O marido da funcionária, Javier L. R., não desenvolveu sintomas da doença, mas também foi internado como forma de precaução, informou o diretor de internações do hospital Carlos III, Francisco Arnalich. Uma outra enfermeira, que também tratou do padre espanhol, foi colocada em quarentena após ter diarreia, embora não tenha desenvolvido o sintoma mais comum do ebola, que é a febre.

O terceiro paciente que está em quarentena é um nigeriano que chegou recentemente ao país. O seu primeiro teste para a doença, no entanto, teve resultado negativo. As autoridades espanholas também entraram em contato com 22 pessoas de um hospital no subúrbio de Alcorcon, em Madri, onde esteve, na segunda-feira, a primeira enfermeira a ser internada, por estar com febre. O governo também está monitorando outros 30 profissionais de saúde que trataram do padre espanhol.

Em entrevista à rádio Cadena SER, Fernando Simon, coordenador para emergências sanitárias do Ministério da Saúde espanhol, contou que a enfermeira tem quadro estável e não corre risco imediato de morte. Ele disse ainda que a paciente não apresenta sintomas além de febre e que está “relativamente calma”.

Cerca de 20 profissionais de saúde do Hospital Carlos III protestaram ontem, em meio a alegações de representantes do sindicato de que o governo não está fornecendo equipamentos de proteção e treinamento adequados.

Mais casos na Europa são ‘inevitáveis’, afirma OMS

Mais casos de ebola vão se espalhar pela Europa. A afirmação é da diretora da Organização Mundial da Saúde (OMS) no continente, Zsuzsanna Jakab. Segundo ela, “é algo bastante inevitável que tais eventos ocorram no futuro, por causa do grande número de viagens tanto da Europa para os países afetados como no sentido inverso”.

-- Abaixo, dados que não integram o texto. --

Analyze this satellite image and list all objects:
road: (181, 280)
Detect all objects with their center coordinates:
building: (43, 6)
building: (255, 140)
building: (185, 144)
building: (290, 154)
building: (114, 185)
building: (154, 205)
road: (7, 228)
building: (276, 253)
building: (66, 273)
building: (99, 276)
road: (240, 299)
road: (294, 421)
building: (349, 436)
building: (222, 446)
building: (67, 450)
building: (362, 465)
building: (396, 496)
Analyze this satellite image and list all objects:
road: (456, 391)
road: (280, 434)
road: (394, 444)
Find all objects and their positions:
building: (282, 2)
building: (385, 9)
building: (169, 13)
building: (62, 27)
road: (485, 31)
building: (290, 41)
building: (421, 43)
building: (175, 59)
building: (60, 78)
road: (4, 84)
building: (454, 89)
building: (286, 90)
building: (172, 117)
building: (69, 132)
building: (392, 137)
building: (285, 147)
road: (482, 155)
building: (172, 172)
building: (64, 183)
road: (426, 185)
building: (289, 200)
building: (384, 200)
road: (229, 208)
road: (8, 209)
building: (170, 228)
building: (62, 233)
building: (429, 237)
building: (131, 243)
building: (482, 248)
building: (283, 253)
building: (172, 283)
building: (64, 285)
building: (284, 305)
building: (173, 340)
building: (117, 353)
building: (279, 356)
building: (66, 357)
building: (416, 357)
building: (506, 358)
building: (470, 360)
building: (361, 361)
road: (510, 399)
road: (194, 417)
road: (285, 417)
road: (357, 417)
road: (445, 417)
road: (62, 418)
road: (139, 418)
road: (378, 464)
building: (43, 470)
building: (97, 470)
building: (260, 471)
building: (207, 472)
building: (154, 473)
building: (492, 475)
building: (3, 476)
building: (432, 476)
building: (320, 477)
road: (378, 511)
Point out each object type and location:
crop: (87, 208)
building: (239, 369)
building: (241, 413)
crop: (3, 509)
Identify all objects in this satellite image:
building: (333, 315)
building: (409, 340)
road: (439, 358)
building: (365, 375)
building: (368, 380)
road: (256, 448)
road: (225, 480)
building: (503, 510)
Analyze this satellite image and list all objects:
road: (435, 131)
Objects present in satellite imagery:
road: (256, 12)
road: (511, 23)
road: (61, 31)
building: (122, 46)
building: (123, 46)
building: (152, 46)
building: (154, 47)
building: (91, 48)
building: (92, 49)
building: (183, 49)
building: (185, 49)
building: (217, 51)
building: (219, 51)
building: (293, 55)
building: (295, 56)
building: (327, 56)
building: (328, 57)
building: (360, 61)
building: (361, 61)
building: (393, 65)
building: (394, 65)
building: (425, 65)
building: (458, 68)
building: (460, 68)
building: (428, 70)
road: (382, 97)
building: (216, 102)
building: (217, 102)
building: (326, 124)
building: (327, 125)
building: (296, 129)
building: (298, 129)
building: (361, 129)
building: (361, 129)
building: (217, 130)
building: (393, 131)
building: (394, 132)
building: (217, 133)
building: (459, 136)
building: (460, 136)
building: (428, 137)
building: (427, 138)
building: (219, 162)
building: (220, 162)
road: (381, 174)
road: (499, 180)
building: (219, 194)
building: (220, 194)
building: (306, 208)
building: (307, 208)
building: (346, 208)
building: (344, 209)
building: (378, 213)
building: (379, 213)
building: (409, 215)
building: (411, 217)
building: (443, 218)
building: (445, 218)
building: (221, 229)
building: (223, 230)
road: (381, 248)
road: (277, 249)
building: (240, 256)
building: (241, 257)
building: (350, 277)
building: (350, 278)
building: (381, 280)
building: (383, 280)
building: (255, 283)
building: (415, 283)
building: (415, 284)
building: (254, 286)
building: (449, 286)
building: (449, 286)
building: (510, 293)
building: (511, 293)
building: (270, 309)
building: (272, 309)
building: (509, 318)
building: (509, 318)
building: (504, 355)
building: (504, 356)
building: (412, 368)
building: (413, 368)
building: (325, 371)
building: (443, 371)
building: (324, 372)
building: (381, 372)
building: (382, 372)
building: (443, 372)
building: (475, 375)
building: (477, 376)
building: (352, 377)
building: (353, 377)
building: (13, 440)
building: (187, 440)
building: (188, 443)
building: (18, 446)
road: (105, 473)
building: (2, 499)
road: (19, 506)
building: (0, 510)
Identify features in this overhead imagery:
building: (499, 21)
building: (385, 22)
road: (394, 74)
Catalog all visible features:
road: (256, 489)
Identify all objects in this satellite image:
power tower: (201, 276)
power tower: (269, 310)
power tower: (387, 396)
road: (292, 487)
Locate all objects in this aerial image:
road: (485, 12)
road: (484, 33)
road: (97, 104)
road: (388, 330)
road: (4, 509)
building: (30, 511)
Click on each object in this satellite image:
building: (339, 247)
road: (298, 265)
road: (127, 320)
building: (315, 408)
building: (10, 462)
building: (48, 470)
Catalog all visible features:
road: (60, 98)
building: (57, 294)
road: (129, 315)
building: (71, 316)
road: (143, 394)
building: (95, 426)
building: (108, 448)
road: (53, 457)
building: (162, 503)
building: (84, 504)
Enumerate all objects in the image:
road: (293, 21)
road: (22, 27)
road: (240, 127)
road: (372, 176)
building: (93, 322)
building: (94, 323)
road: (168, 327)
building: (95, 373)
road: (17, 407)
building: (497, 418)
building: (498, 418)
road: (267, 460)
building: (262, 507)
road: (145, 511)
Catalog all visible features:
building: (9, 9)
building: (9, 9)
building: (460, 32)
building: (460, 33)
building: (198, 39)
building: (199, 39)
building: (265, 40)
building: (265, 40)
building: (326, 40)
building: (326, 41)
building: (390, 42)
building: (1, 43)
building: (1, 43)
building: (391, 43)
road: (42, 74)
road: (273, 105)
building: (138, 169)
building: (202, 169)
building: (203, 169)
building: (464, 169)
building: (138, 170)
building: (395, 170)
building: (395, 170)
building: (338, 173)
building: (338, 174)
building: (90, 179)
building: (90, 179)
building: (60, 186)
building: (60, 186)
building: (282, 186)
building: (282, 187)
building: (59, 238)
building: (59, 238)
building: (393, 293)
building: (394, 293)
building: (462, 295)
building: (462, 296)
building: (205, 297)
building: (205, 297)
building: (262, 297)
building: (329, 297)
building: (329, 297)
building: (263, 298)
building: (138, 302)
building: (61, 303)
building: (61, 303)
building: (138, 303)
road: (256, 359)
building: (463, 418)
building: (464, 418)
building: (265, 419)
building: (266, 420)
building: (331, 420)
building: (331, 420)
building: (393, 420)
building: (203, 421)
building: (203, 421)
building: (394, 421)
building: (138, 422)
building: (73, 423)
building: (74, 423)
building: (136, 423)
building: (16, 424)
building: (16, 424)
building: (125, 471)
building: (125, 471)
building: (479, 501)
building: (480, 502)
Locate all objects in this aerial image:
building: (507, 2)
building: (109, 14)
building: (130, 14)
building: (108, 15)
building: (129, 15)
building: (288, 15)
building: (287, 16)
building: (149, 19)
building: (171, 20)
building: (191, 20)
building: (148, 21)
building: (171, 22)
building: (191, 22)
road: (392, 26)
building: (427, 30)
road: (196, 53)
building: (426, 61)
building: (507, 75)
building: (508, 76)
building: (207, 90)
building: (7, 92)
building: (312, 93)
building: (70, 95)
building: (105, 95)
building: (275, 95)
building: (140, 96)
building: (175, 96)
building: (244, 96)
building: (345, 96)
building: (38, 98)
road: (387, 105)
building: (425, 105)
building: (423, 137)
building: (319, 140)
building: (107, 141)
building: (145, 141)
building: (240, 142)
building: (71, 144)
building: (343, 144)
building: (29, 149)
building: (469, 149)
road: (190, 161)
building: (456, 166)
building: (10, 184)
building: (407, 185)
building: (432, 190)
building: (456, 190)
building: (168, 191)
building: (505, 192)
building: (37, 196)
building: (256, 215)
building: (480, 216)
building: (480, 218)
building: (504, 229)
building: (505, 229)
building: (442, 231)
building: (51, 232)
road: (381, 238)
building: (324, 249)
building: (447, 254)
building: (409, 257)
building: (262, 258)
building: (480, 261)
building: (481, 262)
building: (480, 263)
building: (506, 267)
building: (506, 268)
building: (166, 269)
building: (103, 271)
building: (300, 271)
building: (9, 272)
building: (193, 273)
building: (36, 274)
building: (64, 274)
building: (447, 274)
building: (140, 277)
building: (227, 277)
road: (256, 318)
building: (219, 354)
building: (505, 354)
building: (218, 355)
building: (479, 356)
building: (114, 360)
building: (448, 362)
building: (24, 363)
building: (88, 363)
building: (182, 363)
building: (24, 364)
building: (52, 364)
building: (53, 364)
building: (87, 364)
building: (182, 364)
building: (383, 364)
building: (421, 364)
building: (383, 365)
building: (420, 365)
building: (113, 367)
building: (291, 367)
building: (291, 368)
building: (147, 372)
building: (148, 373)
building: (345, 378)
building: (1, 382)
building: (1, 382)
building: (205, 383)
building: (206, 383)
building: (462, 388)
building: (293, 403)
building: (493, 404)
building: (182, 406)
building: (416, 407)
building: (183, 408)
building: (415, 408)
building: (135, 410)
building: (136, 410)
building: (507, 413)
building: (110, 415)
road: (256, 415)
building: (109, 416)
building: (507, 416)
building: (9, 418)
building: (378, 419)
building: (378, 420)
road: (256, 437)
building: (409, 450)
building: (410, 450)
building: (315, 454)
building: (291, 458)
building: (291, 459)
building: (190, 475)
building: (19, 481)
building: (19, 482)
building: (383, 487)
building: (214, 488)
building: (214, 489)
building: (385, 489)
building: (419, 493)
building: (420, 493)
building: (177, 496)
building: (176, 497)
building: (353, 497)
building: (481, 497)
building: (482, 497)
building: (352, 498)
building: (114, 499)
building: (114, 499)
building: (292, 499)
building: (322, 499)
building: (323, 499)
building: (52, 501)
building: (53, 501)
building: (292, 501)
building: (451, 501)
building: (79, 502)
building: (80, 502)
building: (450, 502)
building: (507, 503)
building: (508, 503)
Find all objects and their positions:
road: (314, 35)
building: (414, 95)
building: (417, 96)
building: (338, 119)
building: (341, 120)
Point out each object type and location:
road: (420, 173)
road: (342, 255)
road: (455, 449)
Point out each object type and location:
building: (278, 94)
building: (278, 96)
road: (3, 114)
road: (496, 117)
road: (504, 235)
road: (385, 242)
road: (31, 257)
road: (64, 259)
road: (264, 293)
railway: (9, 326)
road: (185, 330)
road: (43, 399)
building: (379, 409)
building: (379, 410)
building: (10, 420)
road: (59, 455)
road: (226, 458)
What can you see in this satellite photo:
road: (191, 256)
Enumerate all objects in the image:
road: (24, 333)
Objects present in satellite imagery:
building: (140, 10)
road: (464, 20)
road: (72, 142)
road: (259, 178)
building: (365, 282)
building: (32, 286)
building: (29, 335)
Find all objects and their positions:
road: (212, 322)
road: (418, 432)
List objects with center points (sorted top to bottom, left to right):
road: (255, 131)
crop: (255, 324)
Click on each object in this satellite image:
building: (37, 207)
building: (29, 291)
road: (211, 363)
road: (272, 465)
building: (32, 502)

Contudo, Zsuzsanna ressaltou que o continente está preparado para controlar a doença. “A coisa mais importante é que a Europa ainda se encontra em risco baixo e que a parte ocidental da região europeia em particular é a mais bem preparada do mundo para responder a febres virais hemorrágicas, incluindo o ebola”, completou.

Brasil vai aumentar ajuda no combate ao vírus na África

O Brasil deve anunciar nesta semana uma ajuda adicional para o combate ao ebola na África. A decisão atende um pedido feito à presidente Dilma Rousseff pelo secretário-geral da ONU, Ban Ki-moon, durante assembleia-geral das Nações Unidas, há duas semanas.

Na manhã de ontem, o tema foi discutido em reunião entre os ministros Luiz Alberto Figueiredo (Relações Exteriores), Arthur Chioro (Saúde) e Celso Amorim (Defesa), além de representante da Secretaria-Geral da Presidência.

A expectativa é que equipamentos, alimentos e recursos financeiros sejam enviados à região. O volume de doações do Brasil foi criticado recentemente por ONGs que atuam no continente africano. Enquanto o País doou R$ 1 milhão, Índia destinou US$ 12 milhões à causa, África do Sul, US$ 3 milhões, e China, US$ 36 milhões.